---------- Exercise data

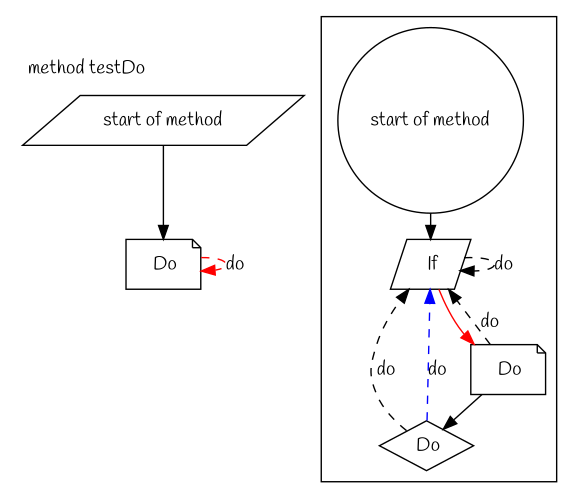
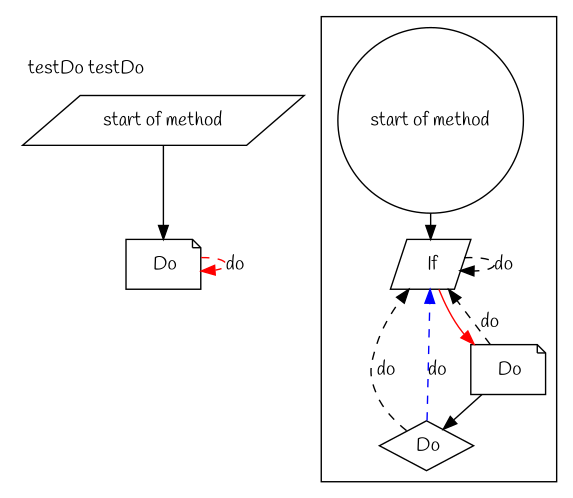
  digraph {
    compound=true
    fontname=Handlee
    node [fillcolor=white fontname=Handlee shape=parallelogram style=filled]
    edge [fontname=Handlee color=black style=dashed]
    n1 [label="start of method"]
    n2 [label=" Do" shape=note]
    n3 [label="start of method" shape=circle]
    n4 [label=" Do" shape=diamond]
    n5 [label=" Do" shape=note]
    n6 [label=" If"]
    subgraph cluster_1 {
-     label="method testDo"
+     label="testDo testDo"
      labeljust=l
      pencolor=transparent
      ranksep=0.5
      n1
      n2
    }
    subgraph cluster_2 {
      label="method testNestedDo"
      labeljust=l
      pencolor=transparent
      ranksep=0.5
    }
    subgraph cluster_3 {
      labeljust=l
      pencolor=black
      ranksep=0.5
      n3
      n4
      n5
      n6
    }
    n1 -> n2 [style=""]
    n2 -> n2 [label=do color=red]
    n3 -> n6 [style=""]
    n4 -> n6 [label=do]
    n4 -> n6 [label=do color=blue]
    n5 -> n4 [style=""]
    n5 -> n6 [label=do]
    n6 -> n5 [color=red style=""]
    n6 -> n6 [label=do]
  }
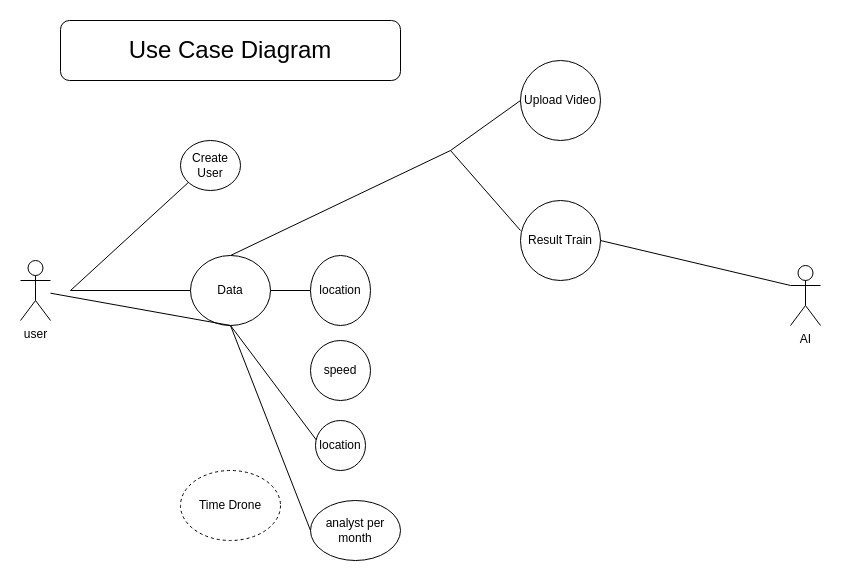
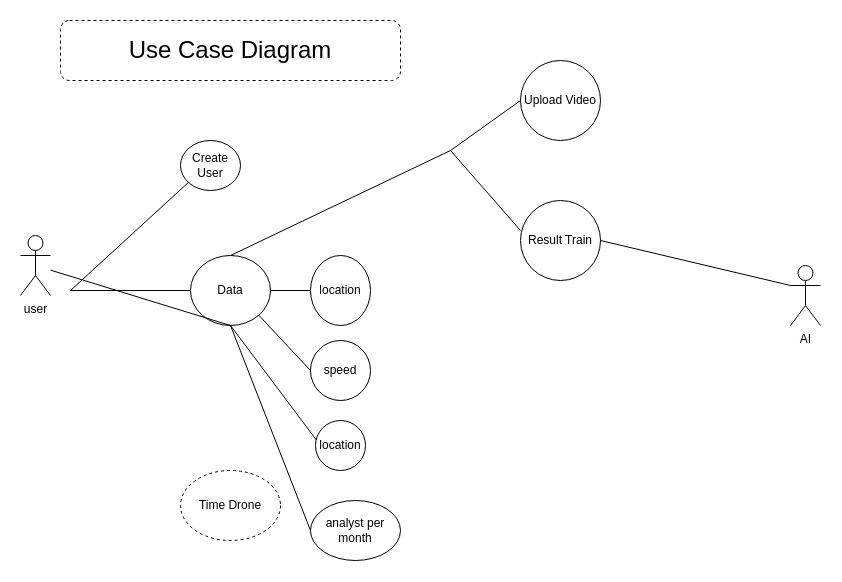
  <mxCell id="0" />
  <mxCell id="1" parent="0" />
- <mxCell id="2" value="user" style="shape=umlActor;verticalLabelPosition=bottom;verticalAlign=top;html=1;outlineConnect=0;" vertex="1" parent="1"><mxGeometry x="20" y="260" width="30" height="60" as="geometry" /></mxCell>
+ <mxCell id="2" value="user" style="shape=umlActor;verticalLabelPosition=bottom;verticalAlign=top;html=1;outlineConnect=0;" vertex="1" parent="1"><mxGeometry x="20" y="235" width="30" height="60" as="geometry" /></mxCell>
  <mxCell id="3" value="" style="endArrow=none;html=1;rounded=0;" edge="1" parent="1"><mxGeometry width="50" height="50" relative="1" as="geometry"><mxPoint x="70" y="290" as="sourcePoint" /><mxPoint x="190" y="290" as="targetPoint" /></mxGeometry></mxCell>
  <mxCell id="4" value="Data" style="ellipse;whiteSpace=wrap;html=1;" vertex="1" parent="1"><mxGeometry x="190" y="255" width="80" height="70" as="geometry" /></mxCell>
  <mxCell id="5" value="" style="endArrow=none;html=1;rounded=0;exitX=1;exitY=0.5;exitDx=0;exitDy=0;" edge="1" parent="1" source="4" target="6"><mxGeometry width="50" height="50" relative="1" as="geometry"><mxPoint x="370" y="330" as="sourcePoint" /><mxPoint x="360" y="290" as="targetPoint" /></mxGeometry></mxCell>
  <mxCell id="6" value="location" style="ellipse;whiteSpace=wrap;html=1;" vertex="1" parent="1"><mxGeometry x="310" y="255" width="60" height="70" as="geometry" /></mxCell>
  <mxCell id="7" value="speed" style="ellipse;whiteSpace=wrap;html=1;" vertex="1" parent="1"><mxGeometry x="310" y="340" width="60" height="60" as="geometry" /></mxCell>
+ <mxCell id="8" value="" style="endArrow=none;html=1;rounded=0;entryX=0;entryY=0.5;entryDx=0;entryDy=0;exitX=1;exitY=1;exitDx=0;exitDy=0;" edge="1" parent="1" source="4" target="7"><mxGeometry width="50" height="50" relative="1" as="geometry"><mxPoint x="240" y="390" as="sourcePoint" /><mxPoint x="290" y="340" as="targetPoint" /></mxGeometry></mxCell>
  <mxCell id="9" value="location" style="ellipse;whiteSpace=wrap;html=1;aspect=fixed;" vertex="1" parent="1"><mxGeometry x="315" y="420" width="50" height="50" as="geometry" /></mxCell>
  <mxCell id="10" value="" style="endArrow=none;html=1;rounded=0;entryX=0.019;entryY=0.392;entryDx=0;entryDy=0;entryPerimeter=0;exitX=0.5;exitY=1;exitDx=0;exitDy=0;" edge="1" parent="1" source="4" target="9"><mxGeometry width="50" height="50" relative="1" as="geometry"><mxPoint x="240" y="390" as="sourcePoint" /><mxPoint x="290" y="340" as="targetPoint" /></mxGeometry></mxCell>
  <mxCell id="11" value="AI" style="shape=umlActor;verticalLabelPosition=bottom;verticalAlign=top;html=1;outlineConnect=0;" vertex="1" parent="1"><mxGeometry x="790" y="265" width="30" height="60" as="geometry" /></mxCell>
  <mxCell id="12" value="Upload Video" style="ellipse;whiteSpace=wrap;html=1;aspect=fixed;" vertex="1" parent="1"><mxGeometry x="520" y="60" width="80" height="80" as="geometry" /></mxCell>
  <mxCell id="13" value="Result Train" style="ellipse;whiteSpace=wrap;html=1;aspect=fixed;" vertex="1" parent="1"><mxGeometry x="520" y="200" width="80" height="80" as="geometry" /></mxCell>
  <mxCell id="14" value="" style="endArrow=none;html=1;rounded=0;entryX=0;entryY=0.333;entryDx=0;entryDy=0;entryPerimeter=0;exitX=1;exitY=0.5;exitDx=0;exitDy=0;" edge="1" parent="1" source="13" target="11"><mxGeometry width="50" height="50" relative="1" as="geometry"><mxPoint x="470" y="280" as="sourcePoint" /><mxPoint x="790" y="290" as="targetPoint" /></mxGeometry></mxCell>
  <mxCell id="15" value="" style="endArrow=none;html=1;rounded=0;exitX=0.5;exitY=0;exitDx=0;exitDy=0;" edge="1" parent="1" source="4"><mxGeometry width="50" height="50" relative="1" as="geometry"><mxPoint x="360" y="140" as="sourcePoint" /><mxPoint x="520" y="230" as="targetPoint" /><Array as="points"><mxPoint x="450" y="150" /></Array></mxGeometry></mxCell>
  <mxCell id="16" value="" style="endArrow=none;html=1;rounded=0;exitX=0.5;exitY=1;exitDx=0;exitDy=0;" edge="1" parent="1" source="4"><mxGeometry width="50" height="50" relative="1" as="geometry"><mxPoint x="310" y="510" as="sourcePoint" /><mxPoint x="310" y="530" as="targetPoint" /></mxGeometry></mxCell>
  <mxCell id="17" value="analyst per month" style="ellipse;whiteSpace=wrap;html=1;" vertex="1" parent="1"><mxGeometry x="310" y="500" width="90" height="60" as="geometry" /></mxCell>
  <mxCell id="18" value="" style="endArrow=none;html=1;rounded=0;" edge="1" parent="1"><mxGeometry width="50" height="50" relative="1" as="geometry"><mxPoint x="450" y="150" as="sourcePoint" /><mxPoint x="520" y="100" as="targetPoint" /></mxGeometry></mxCell>
  <mxCell id="19" value="" style="endArrow=none;html=1;rounded=0;exitX=0.5;exitY=1;exitDx=0;exitDy=0;" edge="1" parent="1" source="4" target="2"><mxGeometry width="50" height="50" relative="1" as="geometry"><mxPoint x="230" y="460" as="sourcePoint" /><mxPoint x="230" y="325" as="targetPoint" /></mxGeometry></mxCell>
  <mxCell id="20" value="Time Drone" style="ellipse;whiteSpace=wrap;html=1;dashed=1;" vertex="1" parent="1"><mxGeometry x="180" y="470" width="100" height="70" as="geometry" /></mxCell>
  <mxCell id="21" value="" style="endArrow=none;html=1;rounded=0;" edge="1" parent="1"><mxGeometry width="50" height="50" relative="1" as="geometry"><mxPoint x="70" y="290" as="sourcePoint" /><mxPoint x="190" y="180" as="targetPoint" /></mxGeometry></mxCell>
  <mxCell id="22" value="Create User" style="ellipse;whiteSpace=wrap;html=1;" vertex="1" parent="1"><mxGeometry x="180" y="140" width="60" height="50" as="geometry" /></mxCell>
- <mxCell id="23" value="&lt;font style=&quot;font-size: 24px;&quot;&gt;Use Case Diagram&lt;/font&gt;" style="rounded=1;whiteSpace=wrap;html=1;" vertex="1" parent="1"><mxGeometry x="60" width="340" height="60" as="geometry" y="20" /></mxCell>
+ <mxCell id="23" value="&lt;font style=&quot;font-size: 24px;&quot;&gt;Use Case Diagram&lt;/font&gt;" style="rounded=1;whiteSpace=wrap;html=1;dashed=1;" vertex="1" parent="1"><mxGeometry x="60" width="340" height="60" as="geometry" y="20" /></mxCell>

--------------------

Brief:
List every line in the rows above that contains the word "start".

Complete answer:
    n1 [label="start of method"]
    n3 [label="start of method" shape=circle]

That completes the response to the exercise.